Taylor began writing plays, poetry, and short stories as a young child, splitting her time between the small Lake Huron community of Port Albert, Ontario, on the Huron Tract and Canada’s south-most border city of Windsor, Ontario, on the traditional territory of Three Fires Confederacy of First Nations.

Taylor’s love of telling stories is what brought her to study theatre, specifically playwrighting and directing, at York University in Toronto/Tkaronto. She established herself as a bright young talent early on when she was accepted into Tapestry New Opera‘s Librettist / Composer Lab. Tapestry produced 4 of Taylor’s opera experiments. Her one act opera The Virgin Charlie created with composer William Rowson and produced by Tapestry was nominated for a Dora Award for Best Opera/Musical in 2009.

Governor general winning playwright Judith Thompson has been a great mentor to Taylor over the years. She was Taylor’s advisor as she completed an MFA in Creative Writing with the University of Guelph. Thompson named Taylor as the up and coming playwright to watch in Playwrights Guild of Canada’s The Playwright Applause campaign. She describes Taylor’s play Cottage Radio as, “a dynamic, complex, and very funny play with fabulous music set in beautiful and historic Goderich. Taylor Graham has written such rich and delicious characters, people who are familiar and yet presented in an utterly unique way. I am thrilled to see such a powerful play set in small town Ontario – true Canadiana, and yet, universal!”

Taylor’s plays and operas have been described as “arresting and funny” (Lynn Slotkin), “an uncommonly cool theatrical experience” (Mooney on Theatre), “charmingly twisted” (John Terauds, Toronto Star), “an ironic edge,” (John Kaplan, NOW Magazine), and “searingly written. . . a significant accomplishment!” (Bill Mandel).

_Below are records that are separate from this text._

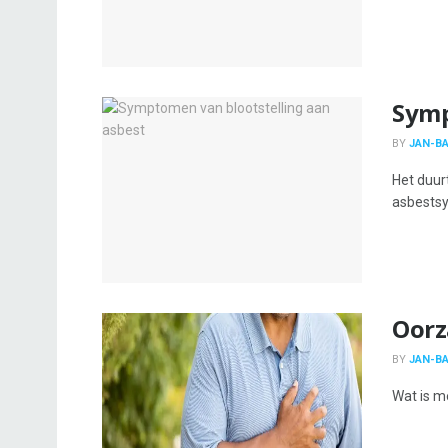
Symp
BY
JAN-BA
Het duur
asbestsy
Oorz
BY
JAN-BA
Wat is m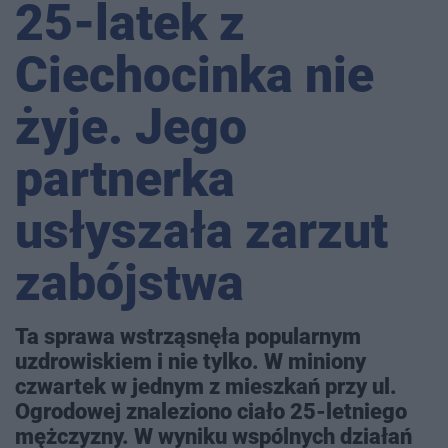
25-latek z
Ciechocinka nie
żyje. Jego
partnerka
usłyszała zarzut
zabójstwa
Ta sprawa wstrząsnęła popularnym
uzdrowiskiem i nie tylko. W miniony
czwartek w jednym z mieszkań przy ul.
Ogrodowej znaleziono ciało 25-letniego
mężczyzny. W wyniku wspólnych działań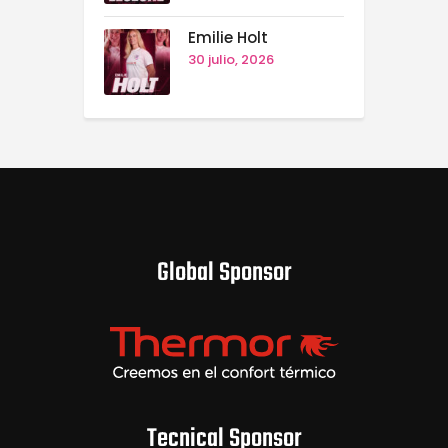
Emilie Holt
30 julio, 2026
Global Sponsor
Tecnical Sponsor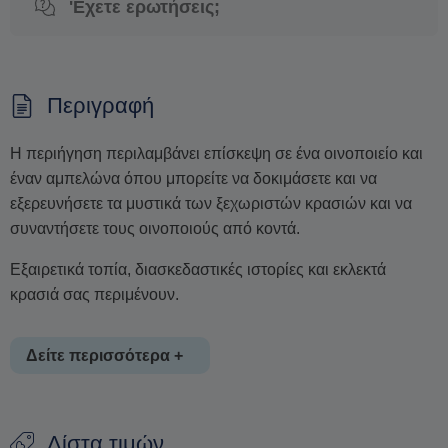
'Εχετε ερωτήσεις;
Περιγραφή
Η περιήγηση περιλαμβάνει επίσκεψη σε ένα οινοποιείο και
έναν αμπελώνα όπου μπορείτε να δοκιμάσετε και να
εξερευνήσετε τα μυστικά των ξεχωριστών κρασιών και να
συναντήσετε τους οινοποιούς από κοντά.
Εξαιρετικά τοπία, διασκεδαστικές ιστορίες και εκλεκτά
κρασιά σας περιμένουν.
Δείτε περισσότερα +
Τέλος, αφεθείτε σε μια γευστική δοκιμή κρασιού και φαγητού
Λίστα τιμών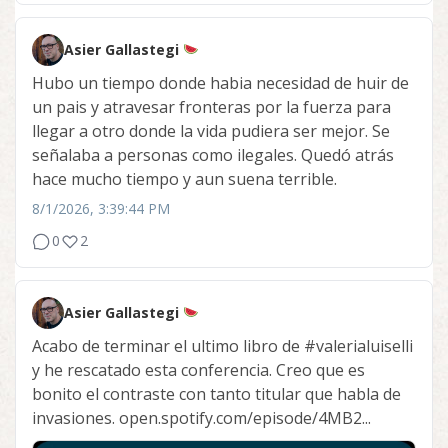
Asier Gallastegi
Hubo un tiempo donde habia necesidad de huir de
un pais y atravesar fronteras por la fuerza para
llegar a otro donde la vida pudiera ser mejor. Se
señalaba a personas como ilegales. Quedó atrás
hace mucho tiempo y aun suena terrible.
8/1/2026, 3:39:44 PM
0
2
Asier Gallastegi
Acabo de terminar el ultimo libro de
#valerialuiselli
y he rescatado esta conferencia. Creo que es
bonito el contraste con tanto titular que habla de
invasiones. open.spotify.com/episode/4MB2...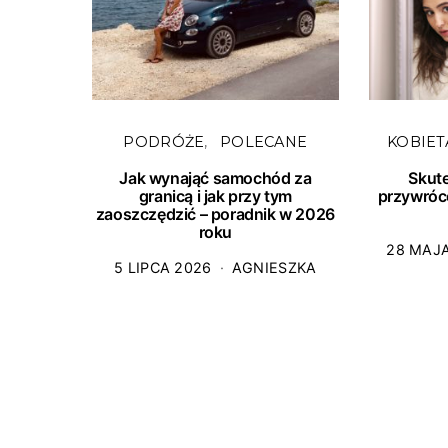
PODRÓŻE
POLECANE
KOBIET
Jak wynająć samochód za
Skut
granicą i jak przy tym
przywróc
zaoszczędzić – poradnik w 2026
roku
28 MAJ
5 LIPCA 2026
AGNIESZKA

Her play Post Alice received considerable critical acclaim. When it premiered at the Here For Now Theatre Festival in Stratford, Ontario reviewer Lynn Slotkin noted, “Taylor Marie Graham has written an arresting and funny play about women and their friendships, coping with a troubled past and supporting each other” (Read Full Review). Reviewer Joe Szekeres described, “‘Post Alice’ [as] one of those plays that needs to be discussed later to see how others respond to such fine work. Outstanding and true ensemble work” (Read Full Review). Christopher Hoile‘s 5 star review called Post Alice “one of the most exciting new Canadian plays I’ve seen for some time . . . What is so masterful about Graham’s play is how in only an hour she uses the simple reunion of four friends to open up a contemplation of enormous themes . . . This is a profound, beautifully crafted play” (Read Full Review).

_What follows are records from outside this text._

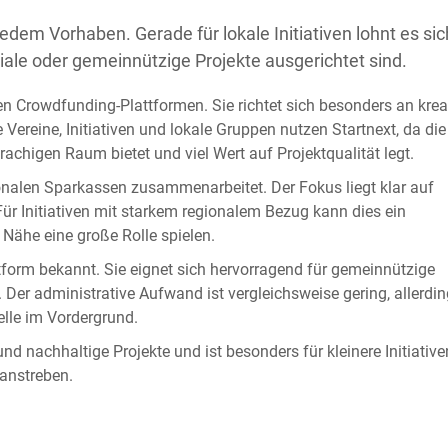
edem Vorhaben. Gerade für lokale Initiativen lohnt es sic
ziale oder gemeinnützige Projekte ausgerichtet sind.
n Crowdfunding-Plattformen. Sie richtet sich besonders an kreat
e Vereine, Initiativen und lokale Gruppen nutzen Startnext, da die
achigen Raum bietet und viel Wert auf Projektqualität legt.
ionalen Sparkassen zusammenarbeitet. Der Fokus liegt klar auf
Für Initiativen mit starkem regionalem Bezug kann dies ein
 Nähe eine große Rolle spielen.
ttform bekannt. Sie eignet sich hervorragend für gemeinnützige
n. Der administrative Aufwand ist vergleichsweise gering, allerdi
lle im Vordergrund.
nd nachhaltige Projekte und ist besonders für kleinere Initiative
anstreben.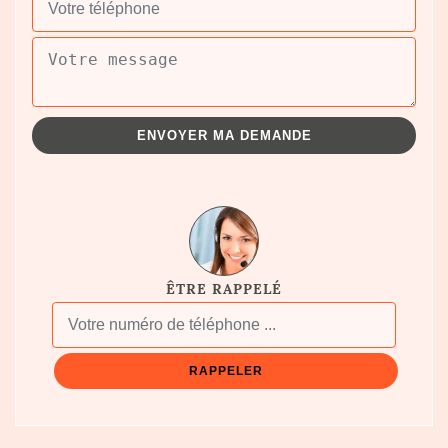
ÊTRE RAPPELÉ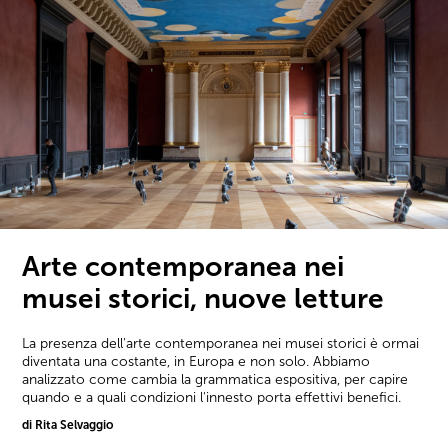
Arte contemporanea nei
musei storici, nuove letture
La presenza dell'arte contemporanea nei musei storici è ormai
diventata una costante, in Europa e non solo. Abbiamo
analizzato come cambia la grammatica espositiva, per capire
quando e a quali condizioni l'innesto porta effettivi benefici.
di Rita Selvaggio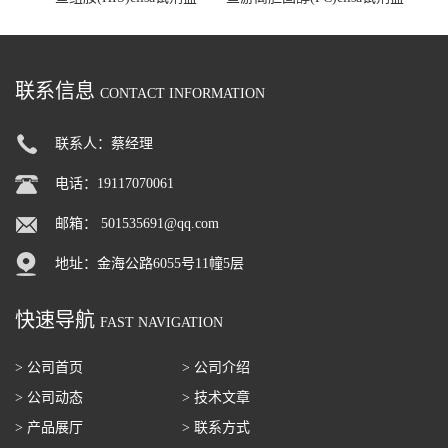
联系信息
CONTACT INFORMATION
联系人：蔡经理
电话：19117070061
邮箱：
501535691@qq.com
地址：金海公路6055号11幢5层
快速导航
FAST NAVIGATION
> 公司首页
> 公司介绍
> 公司动态
> 技术文章
> 产品展厅
> 联系方式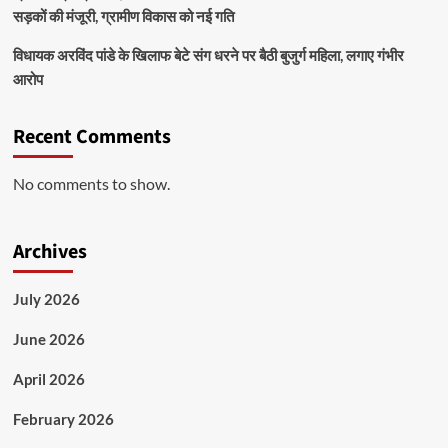
सड़कों की मंजूरी, ग्रामीण विकास को नई गति
विधायक अरविंद पांडे के खिलाफ बेटे संग धरने पर बैठी बुजुर्ग महिला, लगाए गंभीर
आरोप
Recent Comments
No comments to show.
Archives
July 2026
June 2026
April 2026
February 2026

Summer 2022, Taylor travelled to Caithness Scotland to the Lyth Arts Centre on an international playwright residency to start work on a new play about rural women and environmental activism supported by the Canada Council of the Arts and the Waterloo Region Arts Fund. At the end of the summer Taylor wrote a one act thriller as part of Flush Ink Production’s 22 hour writing contest. This creepy little play, Corporate Finch, had a workshop production December 2022 and will be on stages in Toronto Summer 2023.

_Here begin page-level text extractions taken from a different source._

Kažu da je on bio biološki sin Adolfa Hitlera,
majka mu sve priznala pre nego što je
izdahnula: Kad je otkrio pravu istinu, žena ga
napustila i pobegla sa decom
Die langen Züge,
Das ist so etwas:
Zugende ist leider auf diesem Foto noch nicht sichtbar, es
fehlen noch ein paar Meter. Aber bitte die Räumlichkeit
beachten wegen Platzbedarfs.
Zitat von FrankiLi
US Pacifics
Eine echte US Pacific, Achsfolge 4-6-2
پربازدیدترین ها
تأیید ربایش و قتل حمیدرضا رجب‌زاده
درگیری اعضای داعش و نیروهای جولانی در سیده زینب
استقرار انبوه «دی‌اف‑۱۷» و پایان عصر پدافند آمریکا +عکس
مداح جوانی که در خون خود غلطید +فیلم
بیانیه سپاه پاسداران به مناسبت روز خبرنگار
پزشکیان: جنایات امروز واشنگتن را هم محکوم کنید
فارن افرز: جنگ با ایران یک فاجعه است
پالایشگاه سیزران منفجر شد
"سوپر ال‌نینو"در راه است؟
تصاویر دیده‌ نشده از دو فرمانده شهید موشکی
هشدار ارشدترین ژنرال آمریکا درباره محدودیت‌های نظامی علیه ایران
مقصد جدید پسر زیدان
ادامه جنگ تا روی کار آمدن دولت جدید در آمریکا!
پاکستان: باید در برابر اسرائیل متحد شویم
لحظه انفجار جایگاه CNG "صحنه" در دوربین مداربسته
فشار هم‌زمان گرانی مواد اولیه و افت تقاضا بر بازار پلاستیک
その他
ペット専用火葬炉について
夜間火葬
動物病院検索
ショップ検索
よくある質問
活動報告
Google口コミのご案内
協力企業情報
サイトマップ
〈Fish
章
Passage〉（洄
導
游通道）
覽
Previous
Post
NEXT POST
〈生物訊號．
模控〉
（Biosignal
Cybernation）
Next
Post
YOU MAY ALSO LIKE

Taylor is also very lucky to enjoy working as an educator and has taught theatre and English classes at the community, college, and university levels. She holds a BA in theatre from York University and an MFA in Creative Writing from the University of Guelph. She is currently completing her dissertation as a doctoral candidate. Her Taylor’s PhD research is focused on the Blyth Festival Theatre found in Huron Country. Using studies of the Irish literary revival as a methodological apparatus for this research, Taylor’s investigation is focused on the theatre’s relationship to questions of nationhood, identity, decolonization, community engagement, and legacy.

Taylor has taught English / Theatre / Creative Writing courses at the community, college, and university levels for the last eight years. To learn more about Taylor’s teaching journey and read student testimonials click here.

Taylor recently helped organize a new interdisciplinary conference at the University of Guelph focused on Utopias. As part of the fundraising and financial management committee of 2022 Canadian Association of Theatre Research, she is helped to organize Performing Emergence: RePlay, ReCollect, ReExist as well as shared her own research. She is now a graduate representative on the CATR board and the director of communications for the board as well.

Recently, Taylor shared her creative work and scholarly research at FOOT30: Hopeful Positions or Playing in Precarity, CATR 2022 Conference: Performing Emergence: RePlay, ReCollect, ReExist, SETS Utopias Grad Conference, Escape, Moving Away, Moving Towards, Moving Within: The Inaugural Queens Graduate Conference in Literature, and Sexuality Studies Association Conference 2022, and IFTR World Congress 2022: Shifting Centres: In the Middle of Nowhere.

Taylor recently co-wrote an article with digital designer Beth Kates for Canadian Theatre Review and wrote The Art of Not Picking A Lane for Intermission Magazine. She also has a recent publication with Canadian Literature and a Special Issue of Research in Drama Education/The Journal of Applied Theatre and Performance, entitled Oral History Performance, Listening and Transitional Justice will be published soon.